RENTON, WASH. — Sam Darnold’s first comments the week of his reunion with the Vikings are a microcosm of his past nine months.
“New setting,” the now-Seahawks quarterback remarked before beginning his weekly news conference Friday afternoon. “New scenery for me.”
The irony, too, as he spoke against a backdrop along the indoor practice field at Virginia Mason Athletic Center, is that it’s a near-identical setup to when he’d speak Wednesdays at TCO Performance Center last season as the Vikings’ starter.
“I’m very, very grateful for the time I spent there, all the people that I created relationships with … but I am very excited to be here," Darnold said when asked about his time with the Vikings.
Seven years and five teams since he was drafted No. 3 overall in 2018 by the Jets, Darnold has found a home in Seattle for at least the next few years after signing a three-year, $100.5-million deal with the Seahawks in March as the Vikings committed to quarterback J.J. McCarthy taking the reins in 2025.
Darnold’s early career story is the type the Vikings are trying to avoid with McCarthy — who won’t play Sunday after spending the week in the concussion protocol — and is an example of Vikings coach Kevin O’Connell’s oft-recited mantra about organizations failing young quarterbacks before quarterbacks fail them.
“He just needed the right place, the right fit, the right opportunity,” Vikings offensive coordinator Wes Phillips said Tuesday. “Sometimes players aren’t the player that they end up being.
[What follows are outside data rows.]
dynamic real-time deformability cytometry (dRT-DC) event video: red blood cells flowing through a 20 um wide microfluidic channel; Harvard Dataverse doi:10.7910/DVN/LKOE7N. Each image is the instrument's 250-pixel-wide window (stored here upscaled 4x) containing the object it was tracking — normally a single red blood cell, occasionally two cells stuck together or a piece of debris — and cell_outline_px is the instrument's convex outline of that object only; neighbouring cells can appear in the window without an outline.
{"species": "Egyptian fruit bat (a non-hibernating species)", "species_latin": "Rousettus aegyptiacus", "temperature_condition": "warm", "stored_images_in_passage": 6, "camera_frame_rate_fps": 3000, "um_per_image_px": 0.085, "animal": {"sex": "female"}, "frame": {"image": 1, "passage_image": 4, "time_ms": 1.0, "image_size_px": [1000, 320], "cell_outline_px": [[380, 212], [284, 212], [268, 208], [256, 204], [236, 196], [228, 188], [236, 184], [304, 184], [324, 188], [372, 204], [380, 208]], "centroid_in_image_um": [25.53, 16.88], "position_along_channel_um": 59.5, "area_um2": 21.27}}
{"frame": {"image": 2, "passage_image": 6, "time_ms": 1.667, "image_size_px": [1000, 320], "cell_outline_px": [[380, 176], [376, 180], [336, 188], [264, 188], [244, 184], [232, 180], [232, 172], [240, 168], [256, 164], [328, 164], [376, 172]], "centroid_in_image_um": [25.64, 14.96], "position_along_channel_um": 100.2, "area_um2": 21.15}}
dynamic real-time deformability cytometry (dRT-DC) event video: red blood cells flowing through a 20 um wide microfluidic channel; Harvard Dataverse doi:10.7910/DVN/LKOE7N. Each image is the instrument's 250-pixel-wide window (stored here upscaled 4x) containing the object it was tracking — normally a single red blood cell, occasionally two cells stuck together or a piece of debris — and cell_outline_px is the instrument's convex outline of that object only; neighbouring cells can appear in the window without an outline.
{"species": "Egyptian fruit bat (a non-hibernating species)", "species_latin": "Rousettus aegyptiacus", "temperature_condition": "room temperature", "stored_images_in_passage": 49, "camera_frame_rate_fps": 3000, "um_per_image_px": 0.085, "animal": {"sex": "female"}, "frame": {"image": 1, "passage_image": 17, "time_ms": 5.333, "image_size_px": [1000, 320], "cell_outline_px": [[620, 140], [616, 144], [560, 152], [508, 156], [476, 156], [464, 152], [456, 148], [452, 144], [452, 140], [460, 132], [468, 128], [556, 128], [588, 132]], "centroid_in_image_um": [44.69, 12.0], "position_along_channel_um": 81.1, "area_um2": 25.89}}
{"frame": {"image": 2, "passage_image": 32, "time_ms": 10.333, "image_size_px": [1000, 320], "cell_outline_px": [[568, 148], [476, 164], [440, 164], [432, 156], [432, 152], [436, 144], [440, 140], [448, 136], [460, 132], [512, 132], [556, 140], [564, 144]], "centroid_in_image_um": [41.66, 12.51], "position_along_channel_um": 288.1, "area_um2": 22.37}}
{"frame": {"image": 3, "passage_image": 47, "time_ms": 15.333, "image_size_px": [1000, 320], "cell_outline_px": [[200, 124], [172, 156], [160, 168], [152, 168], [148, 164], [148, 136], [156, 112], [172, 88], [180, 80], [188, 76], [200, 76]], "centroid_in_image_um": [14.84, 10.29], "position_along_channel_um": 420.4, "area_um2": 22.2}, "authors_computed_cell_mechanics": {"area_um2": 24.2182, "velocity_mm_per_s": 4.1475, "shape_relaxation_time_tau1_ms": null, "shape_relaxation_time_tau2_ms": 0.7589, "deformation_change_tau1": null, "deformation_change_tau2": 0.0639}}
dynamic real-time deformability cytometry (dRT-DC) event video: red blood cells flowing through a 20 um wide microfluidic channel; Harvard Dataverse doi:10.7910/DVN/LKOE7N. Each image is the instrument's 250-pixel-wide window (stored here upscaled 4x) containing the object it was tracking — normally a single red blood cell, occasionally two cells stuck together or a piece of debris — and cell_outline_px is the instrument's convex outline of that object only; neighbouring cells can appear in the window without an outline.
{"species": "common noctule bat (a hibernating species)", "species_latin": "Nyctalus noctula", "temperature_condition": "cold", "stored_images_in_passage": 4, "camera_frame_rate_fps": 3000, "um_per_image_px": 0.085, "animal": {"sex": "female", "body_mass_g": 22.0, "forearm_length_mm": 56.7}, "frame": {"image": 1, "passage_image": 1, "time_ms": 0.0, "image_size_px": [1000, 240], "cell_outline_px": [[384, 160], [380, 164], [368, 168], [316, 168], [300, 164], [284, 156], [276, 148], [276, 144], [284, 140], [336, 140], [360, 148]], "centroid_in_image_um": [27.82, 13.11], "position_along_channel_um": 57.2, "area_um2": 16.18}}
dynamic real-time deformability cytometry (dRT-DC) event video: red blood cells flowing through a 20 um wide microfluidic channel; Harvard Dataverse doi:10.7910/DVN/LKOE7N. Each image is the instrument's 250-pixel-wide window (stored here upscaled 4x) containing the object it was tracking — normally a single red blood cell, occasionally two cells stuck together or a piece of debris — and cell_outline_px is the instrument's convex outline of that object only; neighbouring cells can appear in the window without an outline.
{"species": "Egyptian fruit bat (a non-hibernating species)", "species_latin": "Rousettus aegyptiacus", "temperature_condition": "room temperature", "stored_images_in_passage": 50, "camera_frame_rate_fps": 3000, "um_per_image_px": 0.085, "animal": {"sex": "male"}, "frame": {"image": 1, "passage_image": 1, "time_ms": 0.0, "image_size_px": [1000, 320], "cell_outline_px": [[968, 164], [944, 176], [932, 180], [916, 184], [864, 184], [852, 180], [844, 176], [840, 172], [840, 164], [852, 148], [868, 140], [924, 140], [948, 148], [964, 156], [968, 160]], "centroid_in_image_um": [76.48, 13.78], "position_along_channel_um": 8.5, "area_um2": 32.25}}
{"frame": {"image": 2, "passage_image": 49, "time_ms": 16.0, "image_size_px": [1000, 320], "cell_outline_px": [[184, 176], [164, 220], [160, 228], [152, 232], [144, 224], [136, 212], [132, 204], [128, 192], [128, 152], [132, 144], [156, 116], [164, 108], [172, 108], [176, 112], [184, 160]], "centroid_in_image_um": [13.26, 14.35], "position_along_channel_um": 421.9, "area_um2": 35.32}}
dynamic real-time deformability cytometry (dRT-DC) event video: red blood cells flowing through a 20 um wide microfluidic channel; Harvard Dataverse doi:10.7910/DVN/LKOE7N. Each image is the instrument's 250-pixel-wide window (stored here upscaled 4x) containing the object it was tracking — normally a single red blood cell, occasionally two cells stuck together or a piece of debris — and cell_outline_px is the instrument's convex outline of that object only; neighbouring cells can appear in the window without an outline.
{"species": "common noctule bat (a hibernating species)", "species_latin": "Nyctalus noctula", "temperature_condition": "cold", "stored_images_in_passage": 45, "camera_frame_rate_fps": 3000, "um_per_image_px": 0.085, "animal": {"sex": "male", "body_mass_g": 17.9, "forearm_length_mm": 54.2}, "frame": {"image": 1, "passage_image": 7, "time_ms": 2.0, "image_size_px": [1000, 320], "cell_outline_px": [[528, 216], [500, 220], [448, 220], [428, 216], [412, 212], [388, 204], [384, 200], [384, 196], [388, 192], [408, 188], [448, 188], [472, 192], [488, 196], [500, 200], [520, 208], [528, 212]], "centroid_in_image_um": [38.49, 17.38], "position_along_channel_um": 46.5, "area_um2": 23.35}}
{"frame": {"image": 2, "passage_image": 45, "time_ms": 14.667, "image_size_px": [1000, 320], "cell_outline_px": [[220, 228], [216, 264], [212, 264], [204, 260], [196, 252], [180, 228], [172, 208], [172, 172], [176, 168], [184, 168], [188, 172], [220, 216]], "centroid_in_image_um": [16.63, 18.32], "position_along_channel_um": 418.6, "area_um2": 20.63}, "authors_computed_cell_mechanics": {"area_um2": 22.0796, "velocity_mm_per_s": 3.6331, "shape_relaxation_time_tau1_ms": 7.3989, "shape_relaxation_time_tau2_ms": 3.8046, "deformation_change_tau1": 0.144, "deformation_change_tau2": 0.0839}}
It’s not a knock on the Jets when he first went in the league. I don’t know that he was that player then. Players learn lessons in this league. They grow, they mature if given an opportunity to stick around. Some of them just need a little bit more time.”
In Seattle, Darnold, 28, seems on the verge of completing his hero’s journey that started as a promising prospect out of the University of Southern California with the Jets. His rebirth occurred somewhere between Carolina and San Francisco after he turned from a heralded young quarterback into a backup.